Request
Find the line below with "自适应网站设计可以大幅度降低开发和维护成本，提" and the line with "۲. خرابی الکتریکی و داغ شدن بوبین". Output them and the lines between, exactly, but not the pictures.

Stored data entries
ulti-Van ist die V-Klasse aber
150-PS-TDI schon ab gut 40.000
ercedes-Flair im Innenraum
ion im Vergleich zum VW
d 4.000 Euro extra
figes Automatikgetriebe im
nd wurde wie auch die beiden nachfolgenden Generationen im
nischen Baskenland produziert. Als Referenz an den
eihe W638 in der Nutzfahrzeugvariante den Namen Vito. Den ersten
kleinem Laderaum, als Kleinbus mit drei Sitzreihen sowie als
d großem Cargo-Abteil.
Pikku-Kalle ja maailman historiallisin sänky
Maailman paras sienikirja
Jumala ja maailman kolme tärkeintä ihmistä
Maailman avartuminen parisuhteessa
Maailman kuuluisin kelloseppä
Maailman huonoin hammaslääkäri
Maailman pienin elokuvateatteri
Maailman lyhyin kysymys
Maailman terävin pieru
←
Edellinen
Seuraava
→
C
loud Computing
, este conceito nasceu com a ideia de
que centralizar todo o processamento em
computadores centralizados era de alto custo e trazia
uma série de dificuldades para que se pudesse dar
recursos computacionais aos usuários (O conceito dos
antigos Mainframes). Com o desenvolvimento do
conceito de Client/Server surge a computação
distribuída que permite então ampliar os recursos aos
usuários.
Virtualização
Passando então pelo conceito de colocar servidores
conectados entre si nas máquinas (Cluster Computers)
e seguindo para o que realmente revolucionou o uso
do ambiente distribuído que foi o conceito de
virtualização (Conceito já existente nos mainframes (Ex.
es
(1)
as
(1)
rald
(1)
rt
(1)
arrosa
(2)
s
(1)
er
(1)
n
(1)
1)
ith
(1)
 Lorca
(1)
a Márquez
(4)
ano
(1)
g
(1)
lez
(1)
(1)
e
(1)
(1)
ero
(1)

---

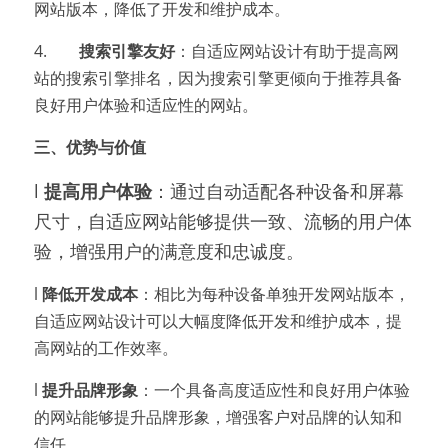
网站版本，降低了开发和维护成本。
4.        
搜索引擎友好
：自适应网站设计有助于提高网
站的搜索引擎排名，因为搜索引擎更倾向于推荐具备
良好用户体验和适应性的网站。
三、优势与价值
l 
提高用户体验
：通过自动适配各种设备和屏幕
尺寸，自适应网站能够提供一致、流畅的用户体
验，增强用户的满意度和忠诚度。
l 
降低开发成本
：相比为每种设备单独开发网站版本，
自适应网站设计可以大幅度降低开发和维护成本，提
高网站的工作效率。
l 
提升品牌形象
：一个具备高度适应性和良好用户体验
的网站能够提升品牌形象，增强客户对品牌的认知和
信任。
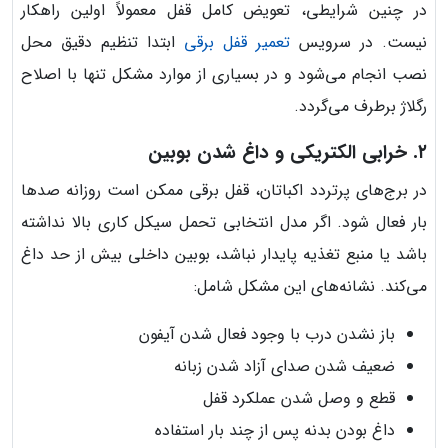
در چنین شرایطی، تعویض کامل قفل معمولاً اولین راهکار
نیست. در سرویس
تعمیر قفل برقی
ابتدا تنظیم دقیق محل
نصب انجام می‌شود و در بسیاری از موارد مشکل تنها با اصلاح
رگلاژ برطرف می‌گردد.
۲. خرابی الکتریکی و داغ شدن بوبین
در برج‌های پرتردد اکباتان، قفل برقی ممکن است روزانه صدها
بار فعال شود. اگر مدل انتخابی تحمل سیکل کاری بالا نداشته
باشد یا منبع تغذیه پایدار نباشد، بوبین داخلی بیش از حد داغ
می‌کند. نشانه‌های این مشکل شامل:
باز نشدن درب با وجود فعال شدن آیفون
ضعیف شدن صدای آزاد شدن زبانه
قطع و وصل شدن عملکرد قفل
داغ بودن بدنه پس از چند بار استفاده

---

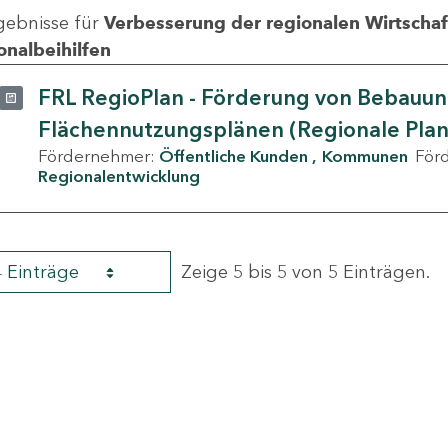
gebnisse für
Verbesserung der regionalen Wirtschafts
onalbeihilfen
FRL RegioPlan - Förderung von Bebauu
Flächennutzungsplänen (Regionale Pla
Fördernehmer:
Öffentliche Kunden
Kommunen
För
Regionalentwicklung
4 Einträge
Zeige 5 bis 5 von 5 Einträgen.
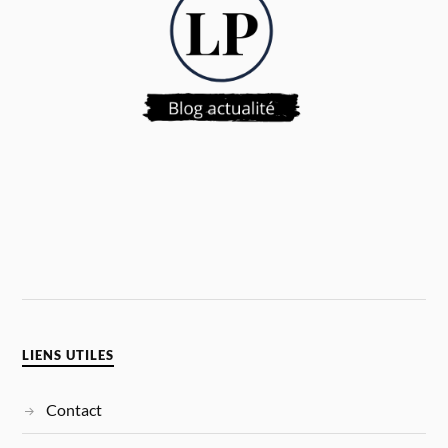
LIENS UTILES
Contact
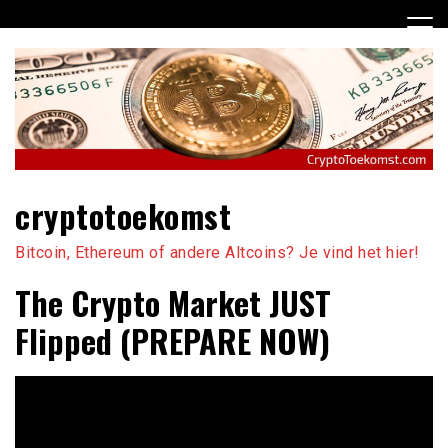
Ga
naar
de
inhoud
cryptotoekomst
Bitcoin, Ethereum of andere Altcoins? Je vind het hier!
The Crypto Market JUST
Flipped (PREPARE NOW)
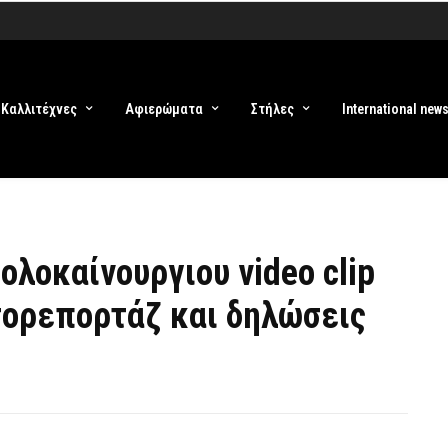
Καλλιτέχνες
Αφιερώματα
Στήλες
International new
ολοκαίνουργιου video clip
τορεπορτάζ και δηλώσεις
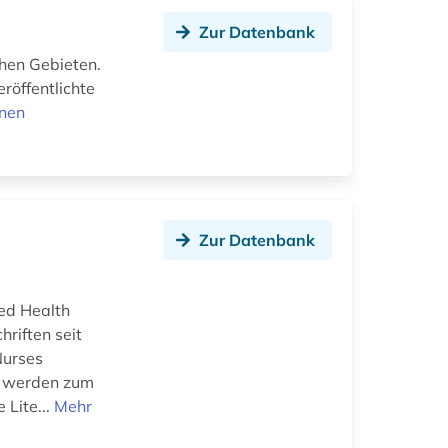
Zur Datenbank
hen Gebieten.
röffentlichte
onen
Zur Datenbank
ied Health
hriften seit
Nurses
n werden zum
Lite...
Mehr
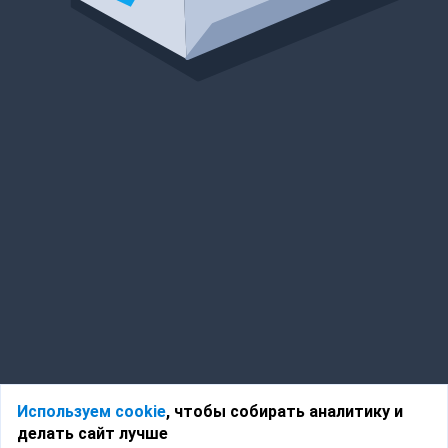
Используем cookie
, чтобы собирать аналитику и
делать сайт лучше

Expected answer
自适应网站设计可以大幅度降低开发和维护成本，提
高网站的工作效率。
l 
提升品牌形象
：一个具备高度适应性和良好用户体验
的网站能够提升品牌形象，增强客户对品牌的认知和
信任。
در چنین شرایطی، تعویض کامل قفل معمولاً اولین راهکار
نیست. در سرویس
تعمیر قفل برقی
ابتدا تنظیم دقیق محل
نصب انجام می‌شود و در بسیاری از موارد مشکل تنها با اصلاح
رگلاژ برطرف می‌گردد.
۲. خرابی الکتریکی و داغ شدن بوبین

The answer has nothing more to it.